Does the Jordan-Brouwer Separation Theorem require smoothness and orientability of the hypersurface?
The Jordan-Brouwer Separation Theorem says that any connected compact hypersurface in Euclidean space divides the space into two connected components with the hypersurface their common boundary, cf. the lecture notes: http://www.math.uchicago.edu/~may/VIGRE/VIGRE2009/REUPapers/Schmaltz.pdf
However, in the notes https://www.jstor.org/stable/2323445 the author proved the theorem with two restrictions for oriented and smooth hypersurface. Although they are equivalent, say, any smooth hypersurface in Euclidean space is orientable, I don't know if this restriction can be dropped anyway. And the author said $C^1$- or $C^2$-smooth also satisfies the proof instead of $C^\infty$, but is $C^1$- or $C^2$-smoothness equivalent to orientability?
In summary, what are the necessary conditions for a hypersurface separates the Euclidean space?
A. connected
B. compact
C. $C^k$-smooth (and what $k$?)
D. oriented
Solution 1:
Suppose that $X\subset S^n$ is a compact subset which is homeomorphic to a topological manifold (possibly with boundary). Then Alexander Duality says: $$ \tilde{H}_0(S^n -X)\cong \check{H}^{n-1}(X)\cong H^{n-1}(X). $$ Therefore, if $X$ separates $S^n$, then $\tilde{H}_0(S^n -X)\ne 0$, hence, $dim(X)=n-1$ and at least one component of $X$ is orientable and has empty boundary. Conversely, if $X$ has codimension 1 in $S^n$ and has at least one component which is orientable and with empty boundary, then the same isomorphism says that the complement to $X$ is disconnected. If you want to get exactly two connected components, as in JST, then you have to assume that $X$ itself is connected, has empty boundary and is orientable.

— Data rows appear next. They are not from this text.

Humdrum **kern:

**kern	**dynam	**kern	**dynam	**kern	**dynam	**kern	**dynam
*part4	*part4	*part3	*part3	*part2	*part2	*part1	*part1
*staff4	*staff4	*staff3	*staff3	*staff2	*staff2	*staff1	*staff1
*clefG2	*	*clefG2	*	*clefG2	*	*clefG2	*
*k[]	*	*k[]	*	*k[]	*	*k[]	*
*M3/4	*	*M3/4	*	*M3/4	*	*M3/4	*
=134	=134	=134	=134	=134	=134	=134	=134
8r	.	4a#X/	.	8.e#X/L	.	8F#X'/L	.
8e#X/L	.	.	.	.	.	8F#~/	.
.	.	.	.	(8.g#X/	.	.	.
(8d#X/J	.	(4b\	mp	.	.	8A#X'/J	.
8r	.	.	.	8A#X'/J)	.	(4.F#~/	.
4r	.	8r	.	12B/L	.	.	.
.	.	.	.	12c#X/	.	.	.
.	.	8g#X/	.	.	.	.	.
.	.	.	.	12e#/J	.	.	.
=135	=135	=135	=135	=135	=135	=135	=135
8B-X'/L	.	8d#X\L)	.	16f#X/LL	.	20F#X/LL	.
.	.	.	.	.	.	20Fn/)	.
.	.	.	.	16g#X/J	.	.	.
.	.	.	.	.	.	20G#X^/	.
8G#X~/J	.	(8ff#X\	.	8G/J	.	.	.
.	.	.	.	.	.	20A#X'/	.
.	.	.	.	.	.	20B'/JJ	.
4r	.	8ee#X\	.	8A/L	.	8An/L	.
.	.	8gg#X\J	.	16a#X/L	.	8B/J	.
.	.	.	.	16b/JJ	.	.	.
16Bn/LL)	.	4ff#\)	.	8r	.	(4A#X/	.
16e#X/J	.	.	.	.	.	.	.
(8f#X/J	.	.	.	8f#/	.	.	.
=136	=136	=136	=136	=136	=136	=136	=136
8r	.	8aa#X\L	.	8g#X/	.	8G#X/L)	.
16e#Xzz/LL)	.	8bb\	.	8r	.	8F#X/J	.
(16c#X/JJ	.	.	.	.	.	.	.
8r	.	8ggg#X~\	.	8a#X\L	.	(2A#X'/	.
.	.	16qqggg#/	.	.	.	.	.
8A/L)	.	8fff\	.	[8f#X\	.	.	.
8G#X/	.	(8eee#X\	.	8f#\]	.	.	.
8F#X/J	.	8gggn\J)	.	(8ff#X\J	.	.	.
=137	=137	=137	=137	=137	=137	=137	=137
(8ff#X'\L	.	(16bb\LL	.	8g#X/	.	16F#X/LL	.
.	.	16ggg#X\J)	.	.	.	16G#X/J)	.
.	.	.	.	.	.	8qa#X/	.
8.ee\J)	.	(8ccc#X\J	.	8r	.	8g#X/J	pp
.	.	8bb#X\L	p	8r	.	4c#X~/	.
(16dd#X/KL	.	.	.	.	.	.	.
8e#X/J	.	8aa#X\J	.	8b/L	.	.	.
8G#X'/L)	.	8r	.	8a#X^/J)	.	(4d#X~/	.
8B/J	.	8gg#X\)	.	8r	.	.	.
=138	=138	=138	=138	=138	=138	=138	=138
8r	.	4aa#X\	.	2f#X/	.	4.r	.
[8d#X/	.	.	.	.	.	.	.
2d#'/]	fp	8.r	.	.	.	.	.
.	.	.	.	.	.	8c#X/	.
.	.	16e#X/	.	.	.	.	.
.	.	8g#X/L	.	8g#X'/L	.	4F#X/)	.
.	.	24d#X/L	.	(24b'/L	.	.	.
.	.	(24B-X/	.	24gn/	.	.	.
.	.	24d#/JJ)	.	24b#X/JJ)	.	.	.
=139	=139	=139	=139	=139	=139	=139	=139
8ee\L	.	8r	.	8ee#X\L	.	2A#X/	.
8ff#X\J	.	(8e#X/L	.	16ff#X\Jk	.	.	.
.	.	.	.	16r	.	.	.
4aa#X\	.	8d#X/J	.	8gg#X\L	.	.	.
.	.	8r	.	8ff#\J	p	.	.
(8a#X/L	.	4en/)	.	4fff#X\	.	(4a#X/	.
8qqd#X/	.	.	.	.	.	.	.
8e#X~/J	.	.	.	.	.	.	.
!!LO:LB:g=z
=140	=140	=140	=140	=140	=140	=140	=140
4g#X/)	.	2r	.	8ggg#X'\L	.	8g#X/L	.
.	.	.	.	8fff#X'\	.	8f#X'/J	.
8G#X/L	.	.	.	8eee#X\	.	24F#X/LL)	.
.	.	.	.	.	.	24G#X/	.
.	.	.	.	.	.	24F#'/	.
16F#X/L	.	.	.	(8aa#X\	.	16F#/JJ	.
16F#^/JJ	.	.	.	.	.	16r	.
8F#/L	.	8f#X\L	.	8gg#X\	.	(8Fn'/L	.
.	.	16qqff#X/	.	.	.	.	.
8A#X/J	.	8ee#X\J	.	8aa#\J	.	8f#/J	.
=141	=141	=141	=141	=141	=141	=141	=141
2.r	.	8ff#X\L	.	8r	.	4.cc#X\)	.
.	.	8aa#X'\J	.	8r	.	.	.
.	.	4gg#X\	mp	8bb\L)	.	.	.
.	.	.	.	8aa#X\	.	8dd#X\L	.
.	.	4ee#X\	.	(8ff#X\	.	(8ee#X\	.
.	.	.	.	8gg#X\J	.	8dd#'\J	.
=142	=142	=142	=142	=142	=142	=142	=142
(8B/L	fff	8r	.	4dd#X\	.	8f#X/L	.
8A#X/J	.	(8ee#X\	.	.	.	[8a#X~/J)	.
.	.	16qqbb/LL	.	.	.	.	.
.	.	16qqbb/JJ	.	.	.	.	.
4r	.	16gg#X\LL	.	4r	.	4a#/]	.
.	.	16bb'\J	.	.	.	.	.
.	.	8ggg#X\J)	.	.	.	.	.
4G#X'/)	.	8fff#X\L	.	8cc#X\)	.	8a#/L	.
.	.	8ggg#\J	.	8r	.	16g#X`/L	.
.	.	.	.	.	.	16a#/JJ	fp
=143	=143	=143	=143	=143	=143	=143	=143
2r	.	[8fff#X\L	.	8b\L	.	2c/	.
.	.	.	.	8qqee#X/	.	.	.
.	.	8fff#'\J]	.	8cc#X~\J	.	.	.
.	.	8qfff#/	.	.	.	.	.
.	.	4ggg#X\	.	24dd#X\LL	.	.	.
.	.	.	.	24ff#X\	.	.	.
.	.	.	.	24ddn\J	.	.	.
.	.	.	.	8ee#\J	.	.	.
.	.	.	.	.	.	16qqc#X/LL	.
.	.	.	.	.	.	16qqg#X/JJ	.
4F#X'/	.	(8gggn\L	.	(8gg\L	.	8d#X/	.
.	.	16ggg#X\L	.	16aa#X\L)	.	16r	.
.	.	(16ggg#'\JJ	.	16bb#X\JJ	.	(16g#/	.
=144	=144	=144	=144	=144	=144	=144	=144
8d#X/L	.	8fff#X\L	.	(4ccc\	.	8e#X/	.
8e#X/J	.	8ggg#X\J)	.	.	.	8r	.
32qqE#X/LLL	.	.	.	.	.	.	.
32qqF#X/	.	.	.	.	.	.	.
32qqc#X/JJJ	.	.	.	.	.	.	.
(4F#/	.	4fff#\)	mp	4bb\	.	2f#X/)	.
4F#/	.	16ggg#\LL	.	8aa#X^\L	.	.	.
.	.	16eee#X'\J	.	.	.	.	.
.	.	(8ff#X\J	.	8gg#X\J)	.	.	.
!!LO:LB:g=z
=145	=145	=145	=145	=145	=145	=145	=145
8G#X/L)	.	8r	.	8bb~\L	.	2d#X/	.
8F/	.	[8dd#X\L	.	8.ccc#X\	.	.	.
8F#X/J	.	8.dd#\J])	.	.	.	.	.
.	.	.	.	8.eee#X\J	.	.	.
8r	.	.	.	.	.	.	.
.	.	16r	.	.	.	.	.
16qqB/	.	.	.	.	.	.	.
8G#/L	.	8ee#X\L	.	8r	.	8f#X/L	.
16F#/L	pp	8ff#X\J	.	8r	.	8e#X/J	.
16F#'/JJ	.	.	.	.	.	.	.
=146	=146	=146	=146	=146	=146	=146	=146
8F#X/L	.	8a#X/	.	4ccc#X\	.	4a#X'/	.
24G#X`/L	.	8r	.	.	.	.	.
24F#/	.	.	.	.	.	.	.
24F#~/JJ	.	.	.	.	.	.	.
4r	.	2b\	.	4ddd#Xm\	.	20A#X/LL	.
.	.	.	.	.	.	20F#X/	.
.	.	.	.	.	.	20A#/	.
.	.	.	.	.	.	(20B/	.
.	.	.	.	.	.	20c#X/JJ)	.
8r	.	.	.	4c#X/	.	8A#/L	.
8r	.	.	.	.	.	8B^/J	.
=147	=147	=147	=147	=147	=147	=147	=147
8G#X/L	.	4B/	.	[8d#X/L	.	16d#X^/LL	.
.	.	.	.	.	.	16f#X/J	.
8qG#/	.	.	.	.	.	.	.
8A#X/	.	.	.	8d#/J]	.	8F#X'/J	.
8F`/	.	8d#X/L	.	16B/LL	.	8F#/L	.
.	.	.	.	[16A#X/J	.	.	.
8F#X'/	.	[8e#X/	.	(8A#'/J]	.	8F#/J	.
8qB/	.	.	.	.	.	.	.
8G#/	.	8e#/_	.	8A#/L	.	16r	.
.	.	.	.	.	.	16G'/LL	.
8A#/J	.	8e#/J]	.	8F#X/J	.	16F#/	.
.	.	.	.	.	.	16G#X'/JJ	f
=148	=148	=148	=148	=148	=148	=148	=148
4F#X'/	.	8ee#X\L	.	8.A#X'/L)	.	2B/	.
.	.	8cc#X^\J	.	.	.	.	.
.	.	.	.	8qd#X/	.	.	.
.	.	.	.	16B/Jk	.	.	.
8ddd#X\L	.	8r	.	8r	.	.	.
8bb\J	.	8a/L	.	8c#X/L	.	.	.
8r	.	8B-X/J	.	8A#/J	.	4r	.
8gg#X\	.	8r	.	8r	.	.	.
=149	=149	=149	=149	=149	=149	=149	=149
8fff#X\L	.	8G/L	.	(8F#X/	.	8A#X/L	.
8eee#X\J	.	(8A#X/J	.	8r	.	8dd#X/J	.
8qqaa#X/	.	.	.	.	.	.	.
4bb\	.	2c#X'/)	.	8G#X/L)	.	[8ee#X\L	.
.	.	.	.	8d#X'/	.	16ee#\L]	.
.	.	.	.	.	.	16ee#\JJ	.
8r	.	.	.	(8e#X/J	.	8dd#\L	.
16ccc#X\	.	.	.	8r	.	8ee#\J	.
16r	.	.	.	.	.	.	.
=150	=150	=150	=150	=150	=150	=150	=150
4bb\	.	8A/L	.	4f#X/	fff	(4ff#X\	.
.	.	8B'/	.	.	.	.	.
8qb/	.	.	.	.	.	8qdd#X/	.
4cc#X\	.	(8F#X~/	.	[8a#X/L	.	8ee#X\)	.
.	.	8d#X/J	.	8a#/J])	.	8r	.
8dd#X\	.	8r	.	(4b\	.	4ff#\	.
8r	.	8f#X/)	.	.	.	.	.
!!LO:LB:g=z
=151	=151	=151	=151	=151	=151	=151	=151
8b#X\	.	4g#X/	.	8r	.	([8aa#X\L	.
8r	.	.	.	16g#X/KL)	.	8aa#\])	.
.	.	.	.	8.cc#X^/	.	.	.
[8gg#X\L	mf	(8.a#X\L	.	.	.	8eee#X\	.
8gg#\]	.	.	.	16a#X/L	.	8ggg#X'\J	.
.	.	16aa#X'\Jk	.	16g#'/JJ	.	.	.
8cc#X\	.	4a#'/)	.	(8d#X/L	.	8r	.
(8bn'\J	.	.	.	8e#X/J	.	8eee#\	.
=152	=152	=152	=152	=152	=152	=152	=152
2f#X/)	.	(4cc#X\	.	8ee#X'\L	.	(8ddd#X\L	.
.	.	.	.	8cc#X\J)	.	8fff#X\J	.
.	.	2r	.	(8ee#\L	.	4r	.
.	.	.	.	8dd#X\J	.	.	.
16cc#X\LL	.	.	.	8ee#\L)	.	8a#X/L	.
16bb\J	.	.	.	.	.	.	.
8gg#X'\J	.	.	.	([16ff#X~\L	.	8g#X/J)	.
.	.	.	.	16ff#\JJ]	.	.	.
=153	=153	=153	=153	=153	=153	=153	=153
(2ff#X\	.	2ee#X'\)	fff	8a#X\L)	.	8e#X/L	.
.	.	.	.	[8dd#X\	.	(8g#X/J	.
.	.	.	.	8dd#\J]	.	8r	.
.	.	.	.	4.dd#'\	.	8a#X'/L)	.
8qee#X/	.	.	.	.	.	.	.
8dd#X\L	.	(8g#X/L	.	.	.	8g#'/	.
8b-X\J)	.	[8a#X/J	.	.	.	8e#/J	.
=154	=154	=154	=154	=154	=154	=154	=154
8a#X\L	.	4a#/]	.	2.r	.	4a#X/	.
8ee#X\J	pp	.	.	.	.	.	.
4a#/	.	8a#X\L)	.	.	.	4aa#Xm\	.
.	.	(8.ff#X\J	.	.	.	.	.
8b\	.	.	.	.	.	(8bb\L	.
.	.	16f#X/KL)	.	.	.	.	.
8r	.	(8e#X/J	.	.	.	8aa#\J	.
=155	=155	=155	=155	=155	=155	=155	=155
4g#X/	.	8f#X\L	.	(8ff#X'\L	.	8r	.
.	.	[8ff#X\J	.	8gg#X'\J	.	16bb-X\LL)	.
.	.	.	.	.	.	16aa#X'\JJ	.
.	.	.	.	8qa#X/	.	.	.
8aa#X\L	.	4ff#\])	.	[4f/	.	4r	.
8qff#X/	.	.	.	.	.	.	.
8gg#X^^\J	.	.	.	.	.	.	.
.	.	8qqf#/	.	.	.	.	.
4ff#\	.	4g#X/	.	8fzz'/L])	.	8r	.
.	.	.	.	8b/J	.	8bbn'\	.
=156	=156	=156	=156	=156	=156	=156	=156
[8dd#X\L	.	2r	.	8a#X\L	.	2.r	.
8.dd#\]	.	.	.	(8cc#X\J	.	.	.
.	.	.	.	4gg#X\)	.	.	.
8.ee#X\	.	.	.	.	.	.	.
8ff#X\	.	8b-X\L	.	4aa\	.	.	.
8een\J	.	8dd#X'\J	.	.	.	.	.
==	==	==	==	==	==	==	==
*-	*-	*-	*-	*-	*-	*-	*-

Lastly, here is a proof that a closed (i.e. compact and with empty boundary) connected non-orientable $n-1$-dimensional manifold $X$ cannot be embedded in $S^n$:
Otherwise, $\tilde{H}_0(S^n-X, {\mathbb Z}_2)\cong H^{n-1}(X, {\mathbb Z}_2)\ne 0$, implying that $X$ separates $S^n$. But then, the argument above with integer (co)homology leads to a contradiction.